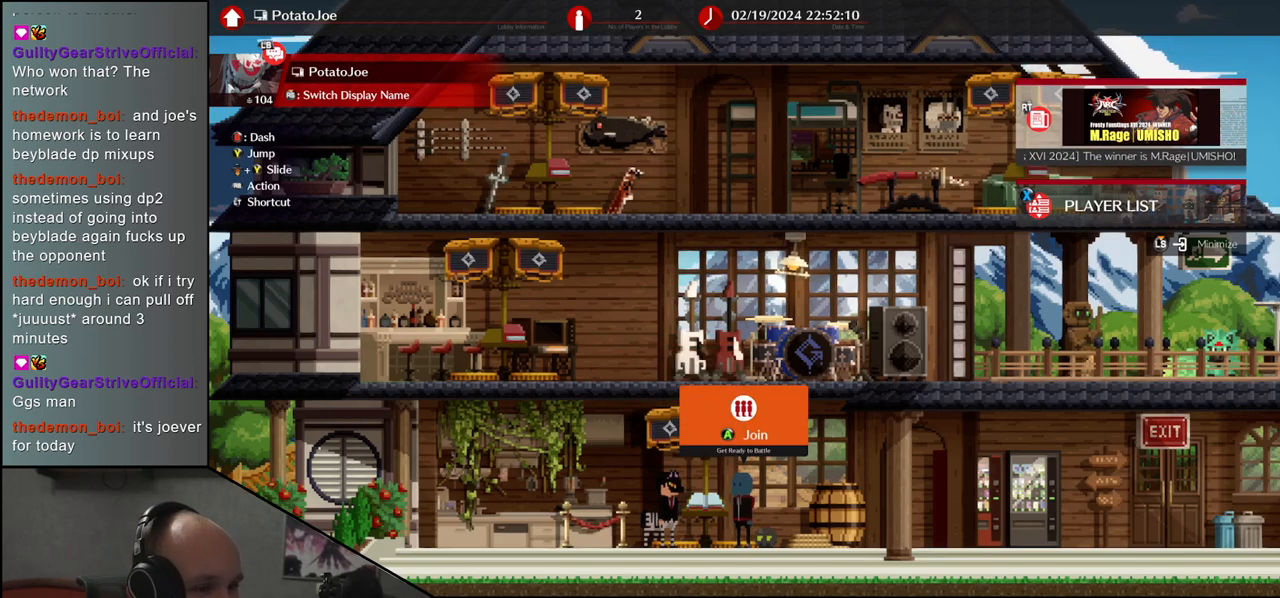
{"buttons": [], "left_stick": "center", "events": []}
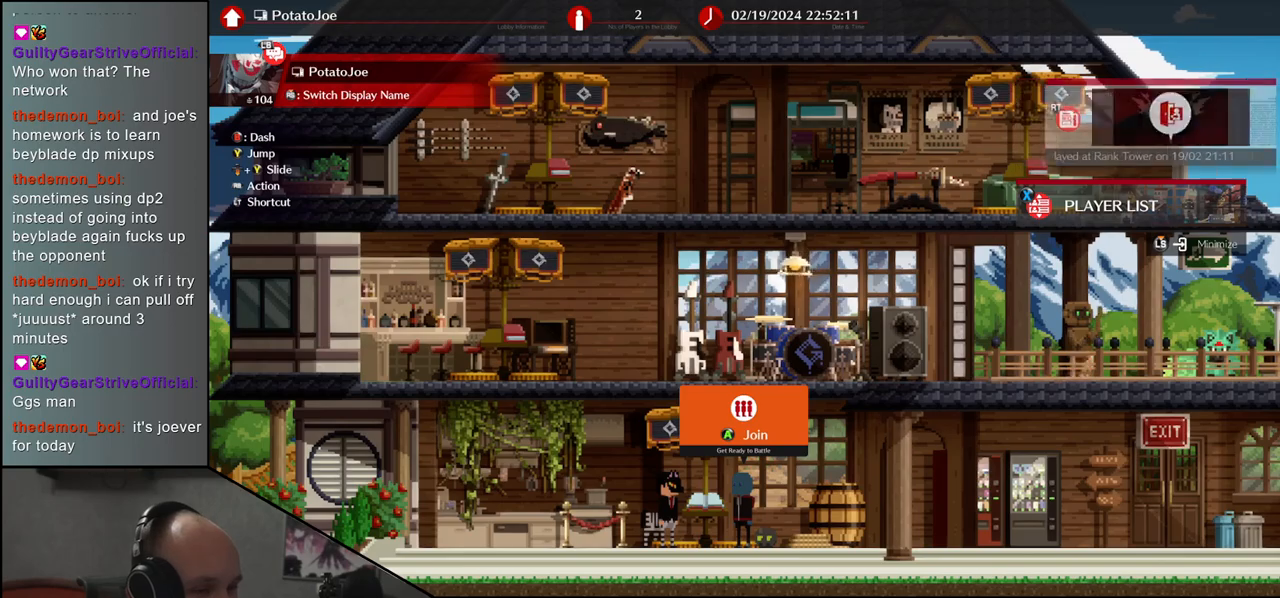
{"buttons": [], "left_stick": "center", "events": [[83, "CROSS", "down"], [483, "CROSS", "up"]]}
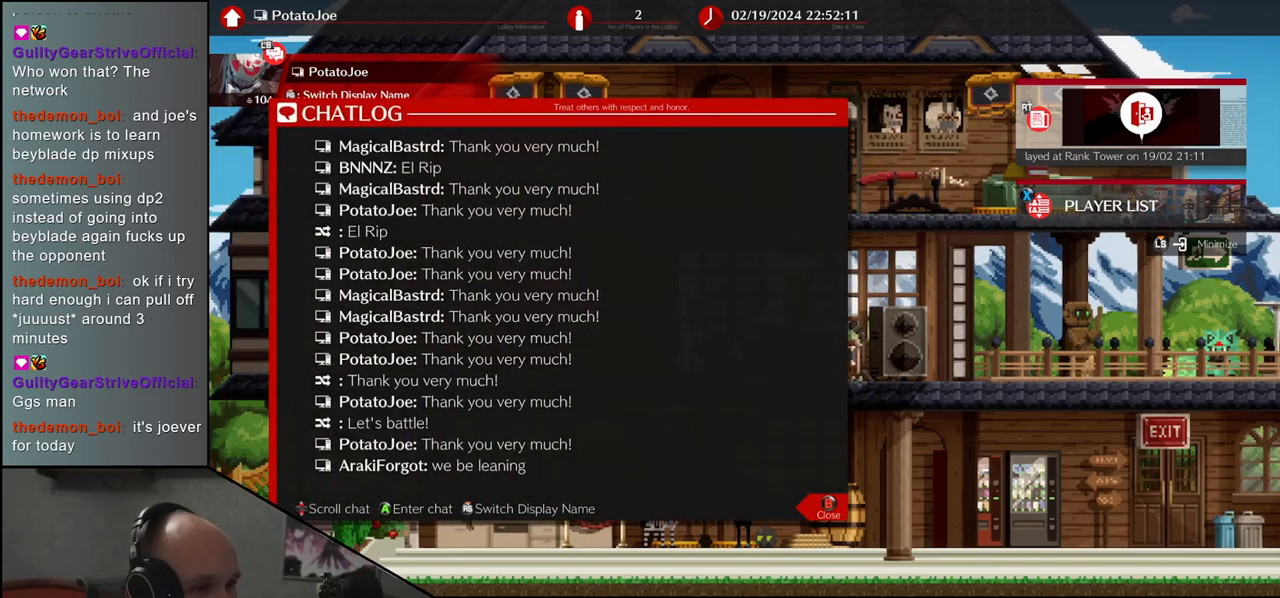
{"buttons": ["CROSS"], "left_stick": "center", "events": [[367, "CROSS", "down"]]}
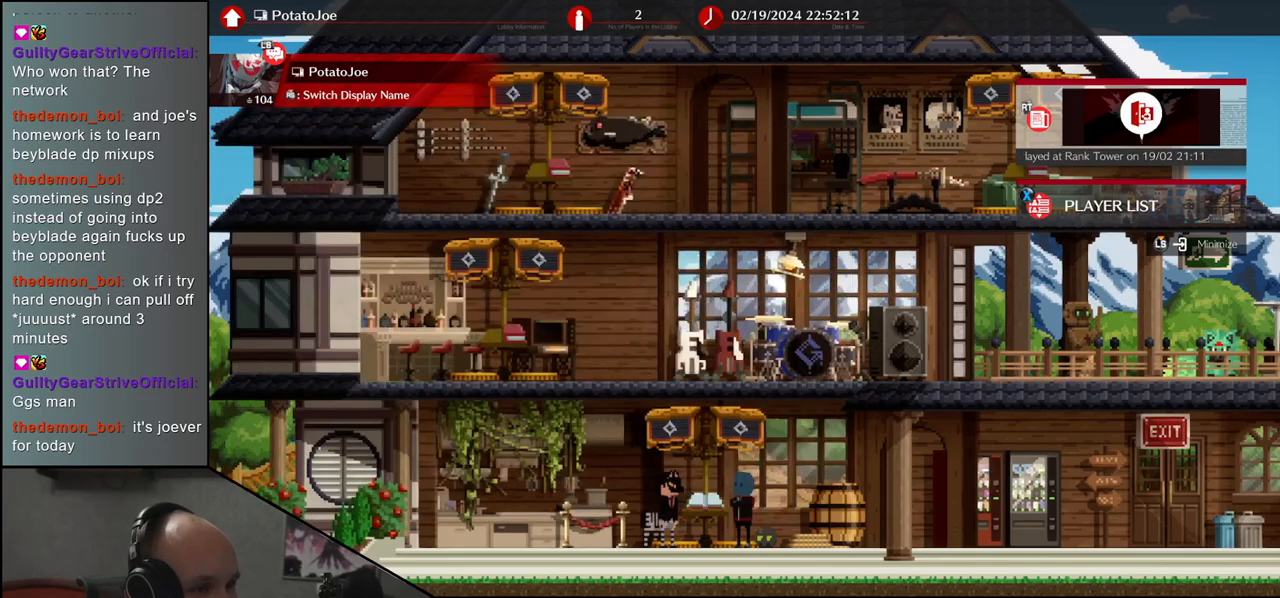
{"buttons": ["SQUARE"], "left_stick": "center", "events": [[17, "CROSS", "up"], [183, "SQUARE", "down"]]}
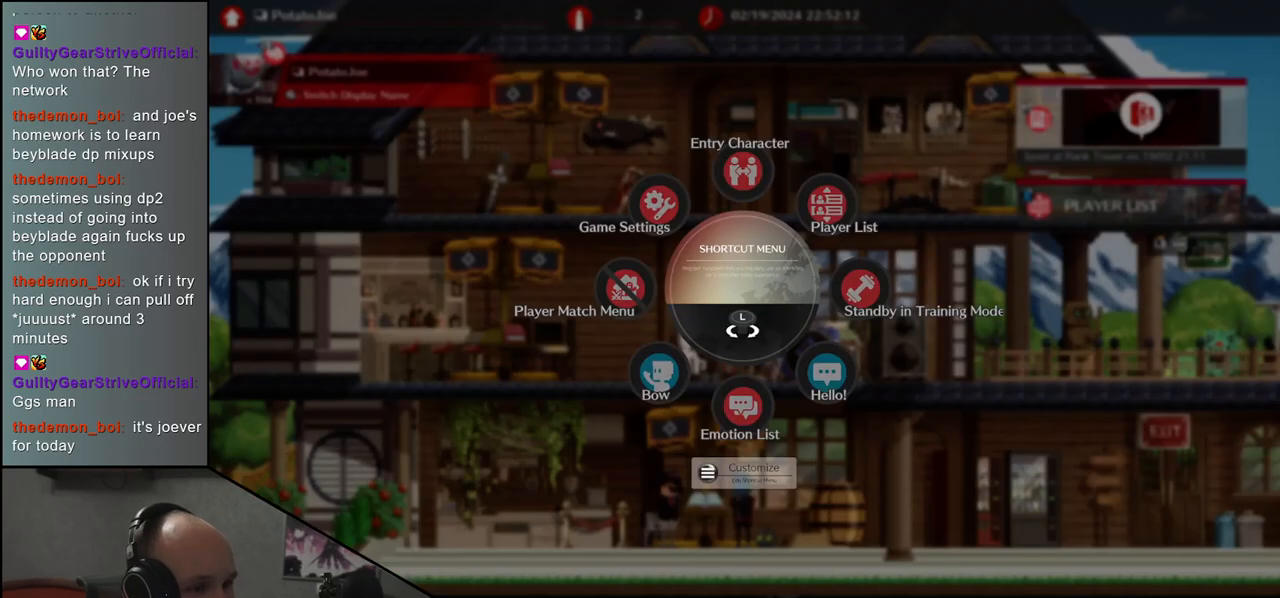
{"buttons": ["SQUARE"], "left_stick": "down-left", "events": [[133, "left_stick", "down-left"]]}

━━━━━━━━

• _Requirement_
Could the entries above be copied out exactly, with no pictures included?

• _Answer below_
{"buttons": [], "left_stick": "center", "events": []}
{"buttons": [], "left_stick": "center", "events": [[83, "CROSS", "down"], [483, "CROSS", "up"]]}
{"buttons": ["CROSS"], "left_stick": "center", "events": [[367, "CROSS", "down"]]}
{"buttons": ["SQUARE"], "left_stick": "center", "events": [[17, "CROSS", "up"], [183, "SQUARE", "down"]]}
{"buttons": ["SQUARE"], "left_stick": "down-left", "events": [[133, "left_stick", "down-left"]]}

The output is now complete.